Protest abgelehnt: Leopard prüft weitere rechtliche Schritte
Bei einer Anhörung in dieser Woche in Ungarn habe der Rennstall die dargelegten Sachverhalte anerkannt, wie es in der Urteilsverkündung heißt. Das Team interpretiert diese aber offenbar anders. Bereits nach der Urteilsverkündung hatte Leopard Racing von seinem im Reglement der Motorrad-WM verankerten Recht Gebrauch gemacht, einen Protest dagegen einzulegen. Dieser wurde bereits um 18:45 Uhr abgelehnt.
In einer Pressemitteilung am Freitagabend kündigte Leopard Racing wenige Stunden später weiteren Widerstand gegen die Entscheidung an. "Leopard Racing nimmt die Entscheidung des FIM MotoGP-Stewardgremiums […] zur Kenntnis", heißt es in dieser zunächst. Danach hört es mit der Konformität allerdings schon auf.
"Das Team teilt die gezogenen Schlussfolgerungen bei allem Respekt nicht und bestätigt, dass es bereits alle nach den geltenden Vorschriften verfügbaren Maßnahmen eingeleitet hat, um seine Rechte und die seines Fahrers zu wahren, während es gemeinsam mit seinen Rechtsberatern die nächsten Schritte prüft", heißt es im Statement weiter.
Laut Ansicht des Teams habe man immer das technische und sportliche Reglement der MotoGP eingehalten, wie in der Aussendung betont wird. Man weise "jede Andeutung, dass ein Motor ohne Genehmigung geöffnet oder verändert worden sei, entschieden zurück." Leopard Racing schreibt weiter: "Es sei zudem darauf hingewiesen, dass bei den technischen Inspektionen an vier Motoren keine illegalen Komponenten, leistungssteigernden Modifikationen, nicht konformen Teile oder technischen Elemente festgestellt wurden, die gegen die Moto3-Vorschriften verstoßen."

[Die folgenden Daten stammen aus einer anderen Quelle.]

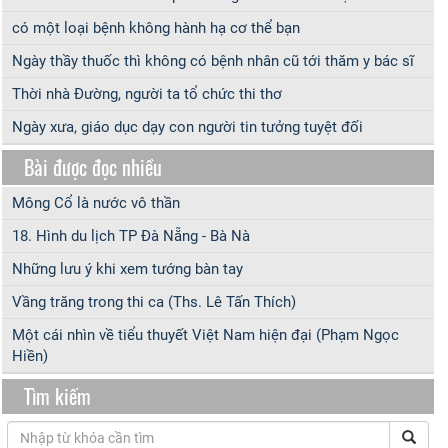
có một loại bệnh không hành hạ cơ thể bạn
Ngày thầy thuốc thì không có bệnh nhân cũ tới thăm y bác sĩ
Thời nhà Đường, người ta tổ chức thi thơ
Ngày xưa, giáo dục dạy con người tin tưởng tuyệt đối
Bài được đọc nhiều
Mông Cổ là nước vô thần
18. Hình du lịch TP Đà Nẵng - Bà Nà
Những lưu ý khi xem tướng bàn tay
Vầng trăng trong thi ca (Ths. Lê Tấn Thích)
Một cái nhìn về tiểu thuyết Việt Nam hiện đại (Phạm Ngọc
Hiền)
Tìm kiếm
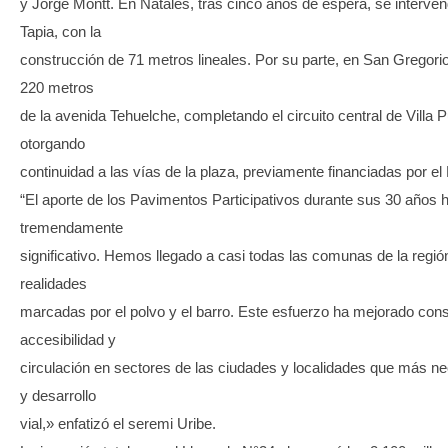
y Jorge Montt. En Natales, tras cinco años de espera, se intervend
Tapia, con la
construcción de 71 metros lineales. Por su parte, en San Gregori
220 metros
de la avenida Tehuelche, completando el circuito central de Villa 
otorgando
continuidad a las vías de la plaza, previamente financiadas por e
“El aporte de los Pavimentos Participativos durante sus 30 años 
tremendamente
significativo. Hemos llegado a casi todas las comunas de la regi
realidades
marcadas por el polvo y el barro. Este esfuerzo ha mejorado con
accesibilidad y
circulación en sectores de las ciudades y localidades que más ne
y desarrollo
vial,» enfatizó el seremi Uribe.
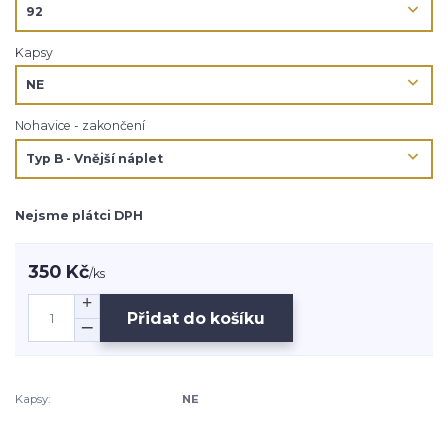
Kapsy
Nohavice - zakončení
Nejsme plátci DPH
350 Kč
/
ks
Přidat do košíku
Kapsy:
NE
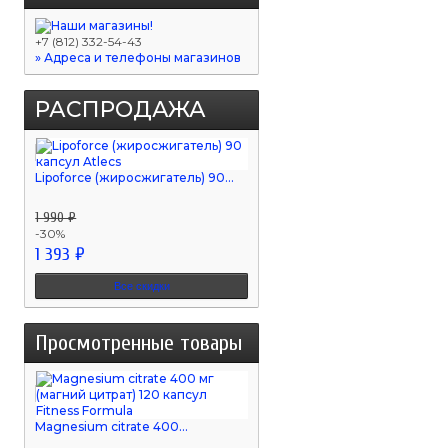
+7 (812) 332-54-43
» Адреса и телефоны магазинов
РАСПРОДАЖА
Lipoforce (жиросжигатель) 90...
1 990 ₽
-30%
1 393 ₽
Все скидки
Просмотренные товары
Magnesium citrate 400...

Keine Beweise? Moto3-Team zweifelt an der Regelauslegung
Rund um die Mannschaft, die ihren offiziellen Hauptsitz im luxemburgischen Howald hat, kursierten schon seit Jahren Vermutungen, dass sie Manipulationen an ihren Motoren durchgeführt hätten. Das jetzt ausgesprochene Urteil ist allerdings der erste Fall, in dem die Regelhüter einen konkreten Verstoß als bewiesen ansehen.
Die Argumentation von Leopard Racing basiert darauf, dass man in den genannten Fakten keine klaren Beweise erkenne. "Der vorliegende Streit betrifft ausschließlich die Auslegung bestimmter Aspekte des Motorversiegelungssystems und die aus diesen Feststellungen gezogenen Schlussfolgerungen", heißt es im Wortlaut.

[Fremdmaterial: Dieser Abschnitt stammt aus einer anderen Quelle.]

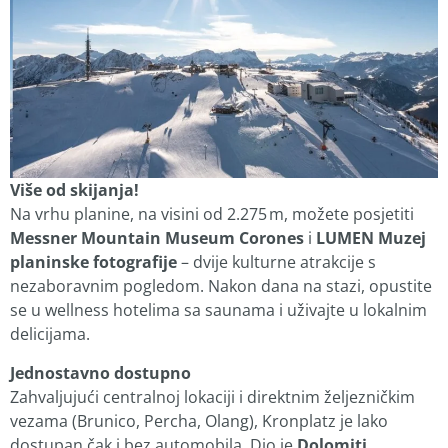
Više od skijanja!
Na vrhu planine, na visini od 2.275 m, možete posjetiti
Messner Mountain Museum Corones
i
LUMEN Muzej
planinske fotografije
– dvije kulturne atrakcije s
nezaboravnim pogledom. Nakon dana na stazi, opustite
se u wellness hotelima sa saunama i uživajte u lokalnim
delicijama.
Jednostavno dostupno
Zahvaljujući centralnoj lokaciji i direktnim željezničkim
vezama (Brunico, Percha, Olang), Kronplatz je lako
dostupan čak i bez automobila. Dio je
Dolomiti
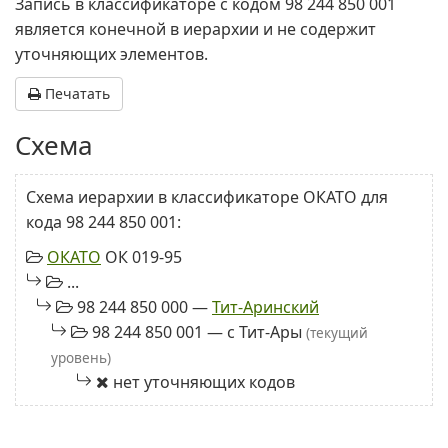
Запись в классификаторе с кодом 98 244 850 001
является конечной в иерархии и не содержит
уточняющих элементов.
Печатать
Схема
Схема иерархии в классификаторе ОКАТО для
кода 98 244 850 001:
ОКАТО
ОК 019-95
...
98 244 850 000 —
Тит-Аринский
98 244 850 001 — с Тит-Ары
(текущий
уровень)
нет уточняющих кодов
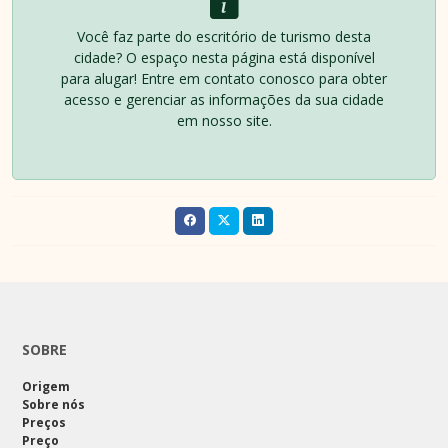
Você faz parte do escritório de turismo desta
cidade? O espaço nesta página está disponível
para alugar! Entre em contato conosco para obter
acesso e gerenciar as informações da sua cidade
em nosso site.
SOBRE
Origem
Sobre nós
Preços
Preço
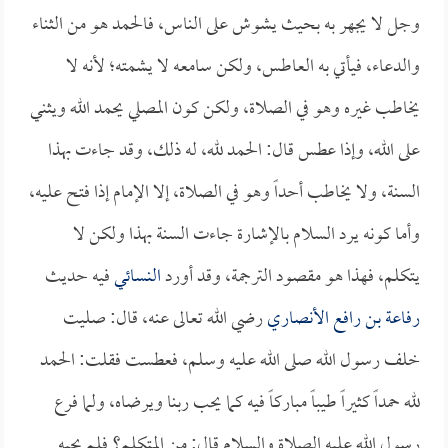
وجل لا يجهر به بحيث يشوش على الناس، فالحمد هو من الثناء
والدعاء، فيأتي به العاطس، ولكن سامعه لا يشمته؛ لأنه لا
يخاطب غيره وهو في الصلاة، ولكن كون المصلي يحمد الله ويثني
على الله، وإذا عطس قال: الحمد لله، له ذلك، وقد جاءت بهذا
السنة، ولا يخاطب أحداً وهو في الصلاة، إلا الإمام إذا فتح عليه،
وأما كونه يرد السلام بالإشارة جاءت السنة بهذا ولكن لا
يتكلم، فهذا هو مقصود الترجمة، وقد أورد
النسائي
فيه حديث
رفاعة بن رافع الأنصاري
رضي الله تعالى عنه، قال: صليت
خلف رسول الله صلى الله عليه وسلم، فعطست فقلت: الحمد
لله حمداً كثيراً طيباً مباركاً فيه كما يحب ربنا ويرضاه، ولما فرع
رسول الله عليه الصلاة والسلام قال: من المتكلم؟ فلم يجبه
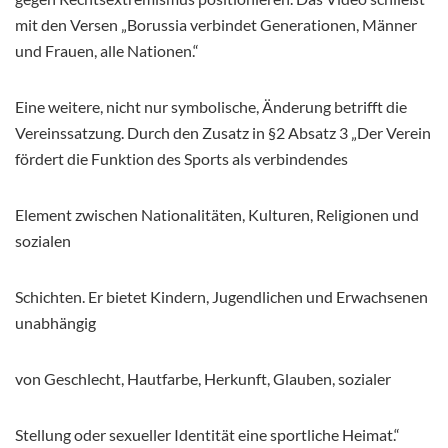
mit den Versen „Borussia verbindet Generationen, Männer
und Frauen, alle Nationen.“
Eine weitere, nicht nur symbolische, Änderung betrifft die
Vereinssatzung. Durch den Zusatz in §2 Absatz 3 „Der Verein
fördert die Funktion des Sports als verbindendes
Element zwischen Nationalitäten, Kulturen, Religionen und
sozialen
Schichten. Er bietet Kindern, Jugendlichen und Erwachsenen
unabhängig
von Geschlecht, Hautfarbe, Herkunft, Glauben, sozialer
Stellung oder sexueller Identität eine sportliche Heimat.“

"Leopard Racing ist der Ansicht, dass eine Reihe wichtiger technischer und verfahrensrechtlicher Fragen ungeklärt bleibt, darunter die Methodik zur Feststellung des mutmaßlichen Verstoßes und die Verhältnismäßigkeit der verhängten Sanktionen", schrieben sie weiter. Außerdem stört sich Leopard Racing offenbar daran, dass bei den Inspektionen der Motoren kein Teamvertreter anwesend war.
"Das Team ist der Ansicht, dass weder eindeutige Beweise dafür vorgelegt wurden, ob und wann der mutmaßliche Verstoß stattgefunden haben soll, noch Hinweise darauf vorliegen, dass dadurch ein technischer oder sportlicher Vorteil erzielt wurde. Leopard Racing wird seine Position weiterhin über alle verfügbaren Kanäle verteidigen – entschlossen und im Vertrauen auf die Richtigkeit seines Vorgehens –, wobei das Team den beteiligten Sportverbänden stets vollen Respekt entgegenbringt", heißt es abschließend.
Welche weiteren Schritte das Team konkret plant, ist aktuell unklar. Das übliche Vorgehen, das Leopard offensteht, wäre, dass man innerhalb der nächsten fünf Tage einen Protest beim zuständigen Kantonsgericht in Waadt einlegt.